Given $f_1,\ldots,f_n \in \mathbb{F}_q[x_1,\ldots,x_m]$ such that $\deg(f_i) \leq d < q$. Suppose we have for some $1 \leq j \leq m$
$$ \operatorname{trdeg}_{\mathbb{F}(x_1,\ldots,x_j)}\{f_1,\ldots,f_n\} = r$$
Let $z_1,\ldots,z_j$ be chosen uniformly and independently at random from $\mathbb{F}_q$ then what is
$$ {\Pr}_{z_1,\ldots,z_j}[\operatorname{trdeg}_{\mathbb{F}}\{ f_1(z_1,\ldots,z_j,x_{j+1},\ldots,x_m),\ldots,f_n(z_1,\ldots,z_j,x_{j+1},\ldots,x_m) \} = r ] \text{?} $$
Ideally is the probability large, i.e. not inverse-polynomial in n,m or worse? This probability would be very helpful in my research and any help is appreciated.
Context: I want an efficient way to compute $trdeg_{F(x_1,...,x_j)}\{f_1,...,f_j\}$ which is a key step in my research problem related to finding an efficient algorithm for algebraic independence testing. To solve this problem our idea was to randomly fix $x_1,...,x_j$ to field elements of a large enough field extension and reduce the number of variables. Thus this probability calculation is very crucial.
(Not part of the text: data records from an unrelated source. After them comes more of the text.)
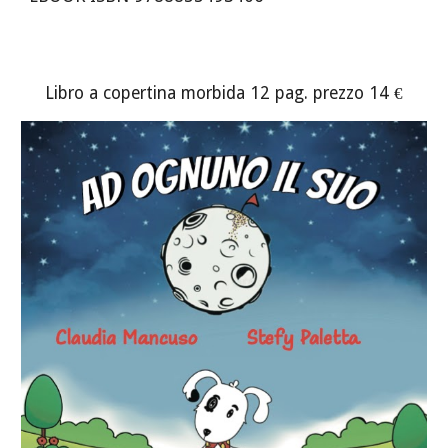
Libro a copertina morbida
12
pag. prezzo 14 €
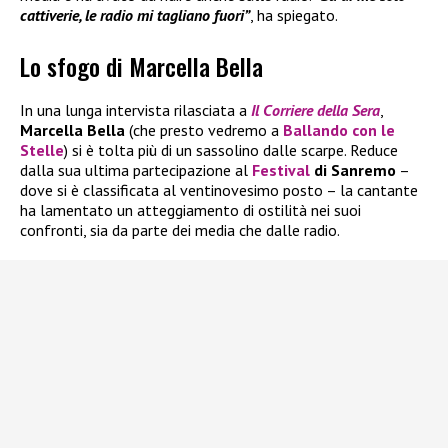
cattiverie, le radio mi tagliano fuori”
, ha spiegato.
Lo sfogo di Marcella Bella
In una lunga intervista rilasciata a
Il
Corriere della Sera
,
Marcella Bella
(che presto vedremo a
Ballando con le
Stelle
) si è tolta più di un sassolino dalle scarpe. Reduce
dalla sua ultima partecipazione al
Festival
di Sanremo
–
dove si è classificata al ventinovesimo posto – la cantante
ha lamentato un atteggiamento di ostilità nei suoi
confronti, sia da parte dei media che dalle radio.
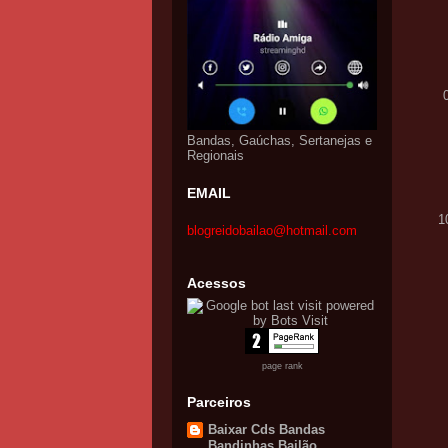
0
Bandas, Gaúchas, Sertanejas e
Regionais
EMAIL
1
blogreidobailao@hotmail.com
Acessos
page rank
Parceiros
Baixar Cds Bandas
Bandinhas Bailão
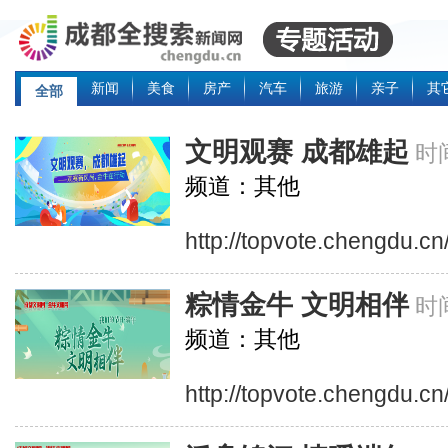
新闻
美食
房产
汽车
旅游
亲子
其
全部
文明观赛 成都雄起
时
频道：其他
http://topvote.chengdu.
粽情金牛 文明相伴
时间
频道：其他
http://topvote.chengdu.c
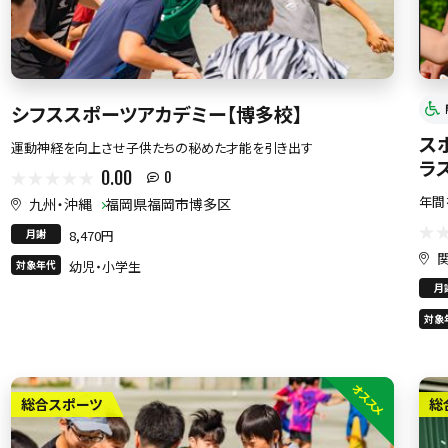
シフススポーツアカデミー【博多校】
ス
運動神経を向上させ子供たちの秘めた才能を引き出す
ラ
0.00
0
年間
九州・沖縄
福岡県福岡市博多区
月謝
8,470円
対象年代
幼児・小学生
月
対象
オススメ
総合スポーツ
総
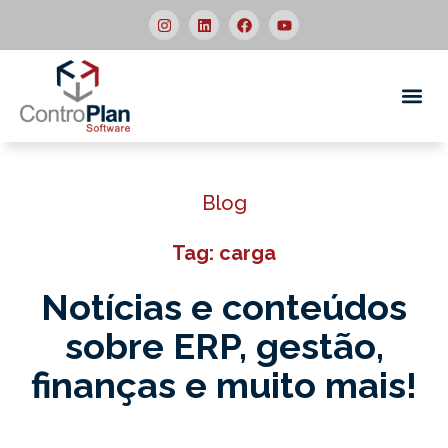
Quem
Blog
Tag: carga
Notícias e conteúdos
sobre ERP,
gestão,
finanças e muito mais!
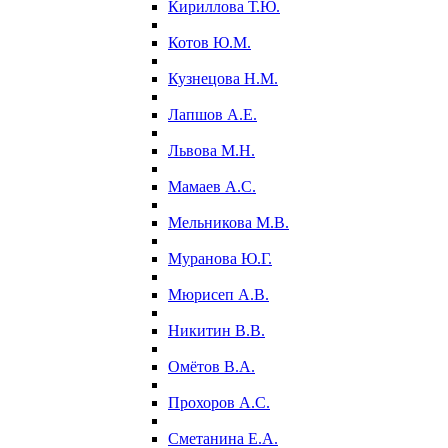
Кириллова Т.Ю.
Котов Ю.М.
Кузнецова Н.М.
Лапшов А.Е.
Львова М.Н.
Мамаев А.С.
Мельникова М.В.
Муранова Ю.Г.
Мюрисеп А.В.
Никитин В.В.
Омётов В.А.
Прохоров А.С.
Сметанина Е.А.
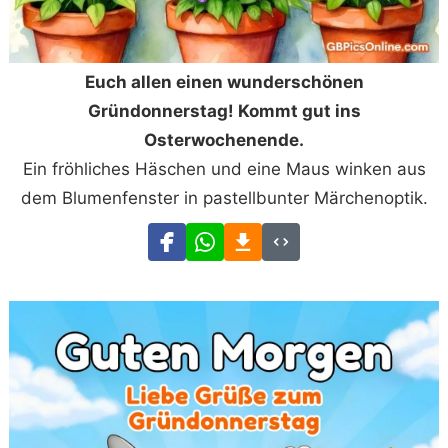
Euch allen einen wunderschönen
Gründonnerstag! Kommt gut ins
Osterwochenende.
Ein fröhliches Häschen und eine Maus winken aus
dem Blumenfenster in pastellbunter Märchenoptik.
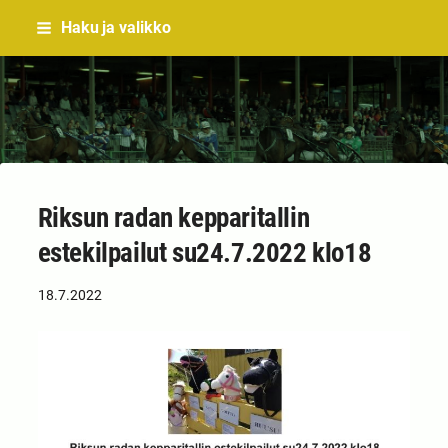
Siirry
Haku ja valikko
sivun
sisältöön
Sivuston etusivulle
Riksun radan kepparitallin
estekilpailut su24.7.2022 klo18
18.7.2022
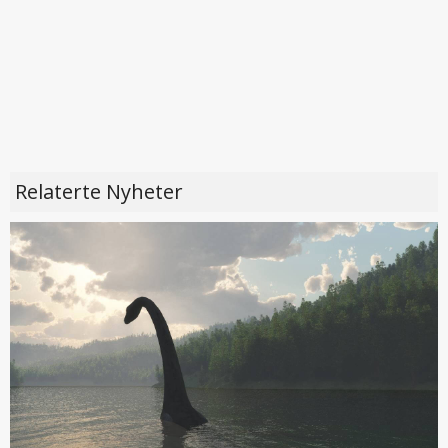
Relaterte Nyheter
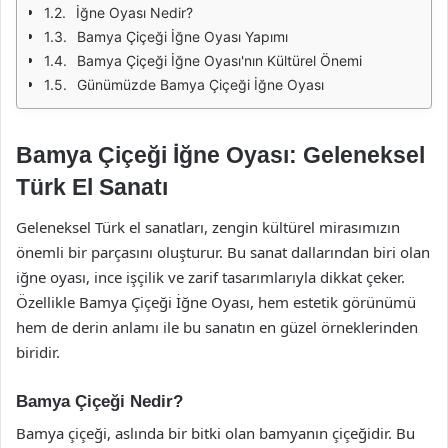
İğne Oyası Nedir?
Bamya Çiçeği İğne Oyası Yapımı
Bamya Çiçeği İğne Oyası'nın Kültürel Önemi
Günümüzde Bamya Çiçeği İğne Oyası
Bamya Çiçeği İğne Oyası: Geleneksel
Türk El Sanatı
Geleneksel Türk el sanatları, zengin kültürel mirasımızın
önemli bir parçasını oluşturur. Bu sanat dallarından biri olan
iğne oyası, ince işçilik ve zarif tasarımlarıyla dikkat çeker.
Özellikle Bamya Çiçeği İğne Oyası, hem estetik görünümü
hem de derin anlamı ile bu sanatın en güzel örneklerinden
biridir.
Bamya Çiçeği Nedir?
Bamya çiçeği, aslında bir bitki olan bamyanın çiçeğidir. Bu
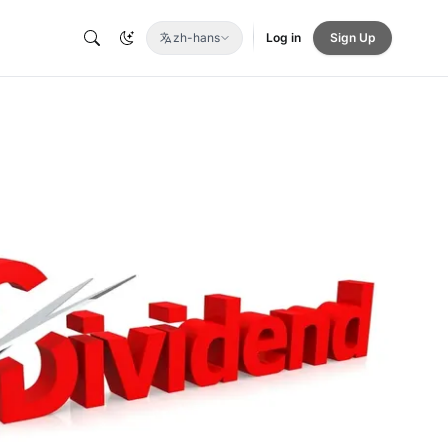
zh-hans
Log in
Sign Up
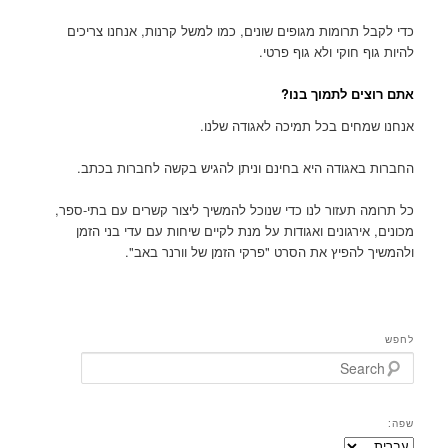
כדי לקבל תרומות מגופים שונים, כמו למשל קרנות, אנחנו צריכים
להיות גוף חוקי ולא גוף פרטי.
אתם רוצים לתמוך בנו?
אנחנו שמחים בכל תמיכה לאגודה שלנו.
החברות באגודה היא בחינם וניתן להגיש בקשה לחברות בכתב.
כל תרומה תעזור לנו כדי שנוכל להמשיך ליצור קשרים עם בתי-ספר,
מכונים, אירגונים ואגודות על מנת לקיים שיחות עם עדי בני הזמן
ולהמשיך להפיץ את הסרט "פרקי הזמן של וורנר באב".
לחפש
Search
שפה:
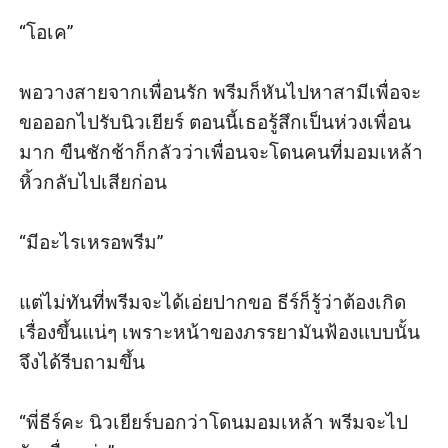
“โอเค” 

พอวางสายจากเพื่อนรัก พรีมก็หันไปหาสามีเพื่อจะ
ขอออกไปรับนิวเยียร์ ตอนนี้เธอรู้สึกเป็นห่วงเพื่อน
มาก ขืนชักช้าก็กลัวว่าเพื่อนจะโดนคนที่มอมเหล้า
หิ้วกลับไปเสียก่อน

“มีอะไรเหรอพรีม” 

แต่ไม่ทันที่พรีมจะได้เอ่ยปากขอ ธีร์ก็รู้ว่าต้องเกิด
เรื่องขึ้นแน่ๆ เพราะหน้าของภรรยามันฟ้องแบบนั้น
จึงได้รีบถามขึ้น

“พี่ธีร์คะ นิวเยียร์บอกว่าโดนมอมเหล้า พรีมจะไป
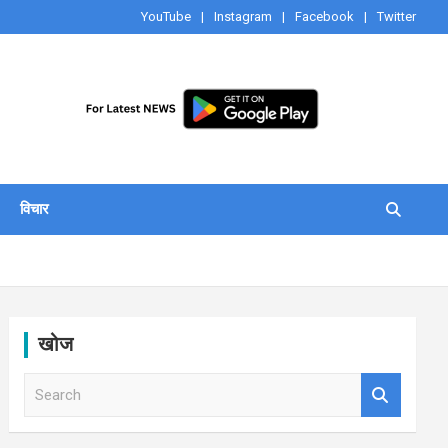
YouTube
Instagram
Facebook
Twitter
विचार
खोज
S
e
a
r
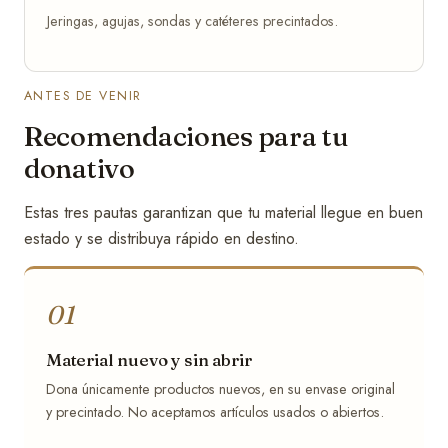
Jeringas, agujas, sondas y catéteres precintados.
ANTES DE VENIR
Recomendaciones para tu
donativo
Estas tres pautas garantizan que tu material llegue en buen
estado y se distribuya rápido en destino.
01
Material nuevo y sin abrir
Dona únicamente productos nuevos, en su envase original
y precintado. No aceptamos artículos usados o abiertos.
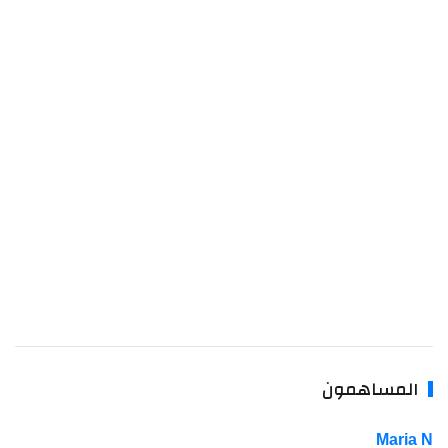
المساهمون
Maria 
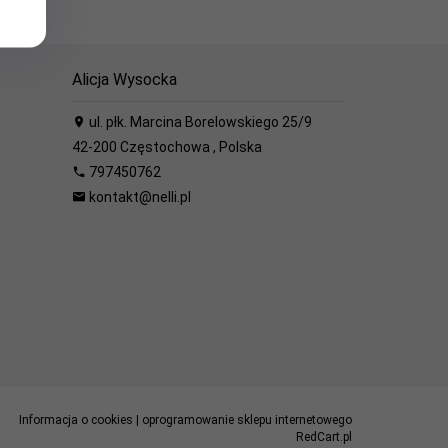
Alicja Wysocka
ul. płk. Marcina Borelowskiego 25/9
42-200
Częstochowa
,
Polska
797450762
kontakt@nelli.pl
Informacja o cookies
|
oprogramowanie sklepu internetowego
RedCart.pl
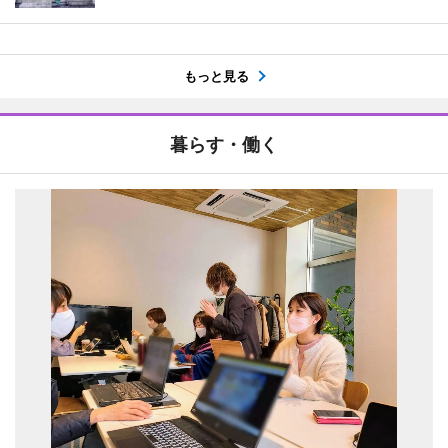
もっと見る
暮らす・働く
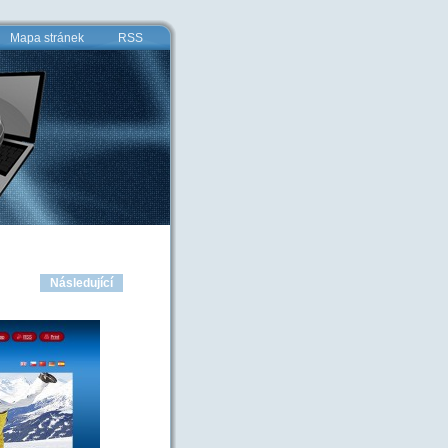
Mapa stránek
RSS
Následující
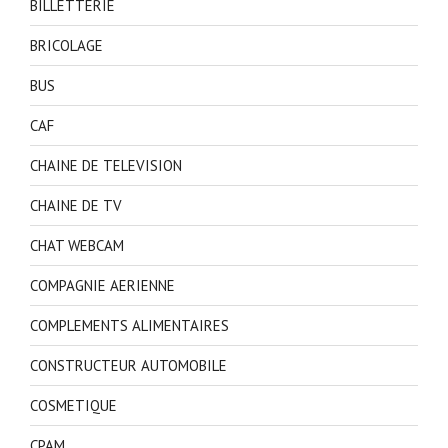
BILLETTERIE
BRICOLAGE
BUS
CAF
CHAINE DE TELEVISION
CHAINE DE TV
CHAT WEBCAM
COMPAGNIE AERIENNE
COMPLEMENTS ALIMENTAIRES
CONSTRUCTEUR AUTOMOBILE
COSMETIQUE
CPAM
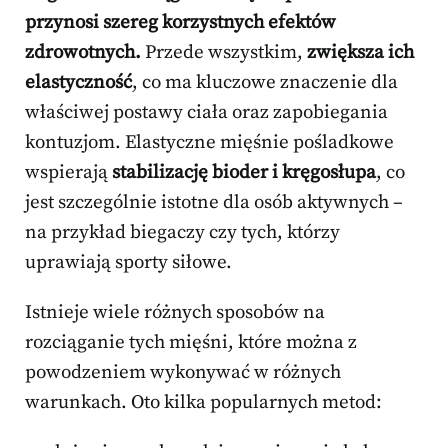
przynosi szereg korzystnych efektów
zdrowotnych.
Przede wszystkim,
zwiększa ich
elastyczność
, co ma kluczowe znaczenie dla
właściwej postawy ciała oraz zapobiegania
kontuzjom. Elastyczne mięśnie pośladkowe
wspierają
stabilizację bioder i kręgosłupa
, co
jest szczególnie istotne dla osób aktywnych –
na przykład biegaczy czy tych, którzy
uprawiają sporty siłowe.
Istnieje wiele różnych sposobów na
rozciąganie tych mięśni, które można z
powodzeniem wykonywać w różnych
warunkach. Oto kilka popularnych metod:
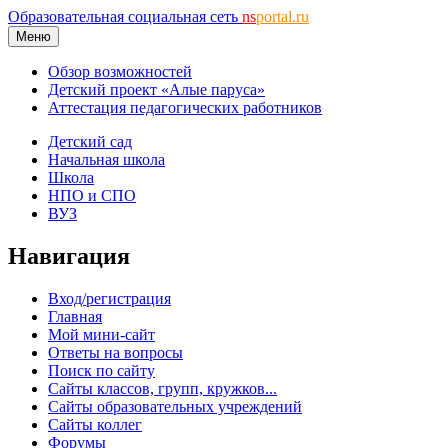
Образовательная социальная сеть
ns
portal.ru
Меню
Обзор возможностей
Детский проект «Алые паруса»
Аттестация педагогических работников
Детский сад
Начальная школа
Школа
НПО и СПО
ВУЗ
Навигация
Вход/регистрация
Главная
Мой мини-сайт
Ответы на вопросы
Поиск по сайту
Сайты классов, групп, кружков...
Сайты образовательных учреждений
Сайты коллег
Форумы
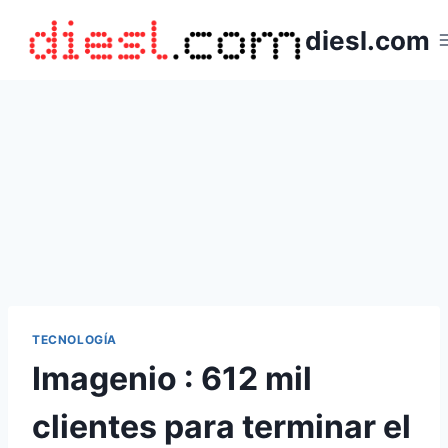
Saltar
diesl.com
al
contenido
TECNOLOGÍA
Imagenio : 612 mil
clientes para terminar el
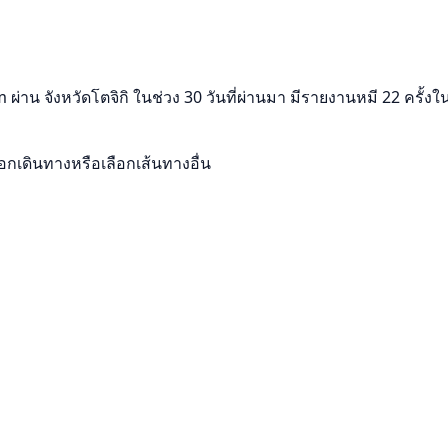
ผ่าน จังหวัดโตจิกิ ในช่วง 30 วันที่ผ่านมา มีรายงานหมี 22 ครั้ง
เดินทางหรือเลือกเส้นทางอื่น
Edit 1: @Will Sawin solved the case when $\mathbb{F}_q(x_1,...,x_m)/ \mathbb{F}_q(f_1,...,f_n)$ is a seperable extension. I am especially interested in the case when the inseparable degree of extension is $exp(\mathcal{O}(n))$. Any possible idea to solve the high inseparable degree case would be very helpful to me. If we could get a probability bound in terms of $d,n,m, insep-degree$ it would be ideal. Thanks in advance.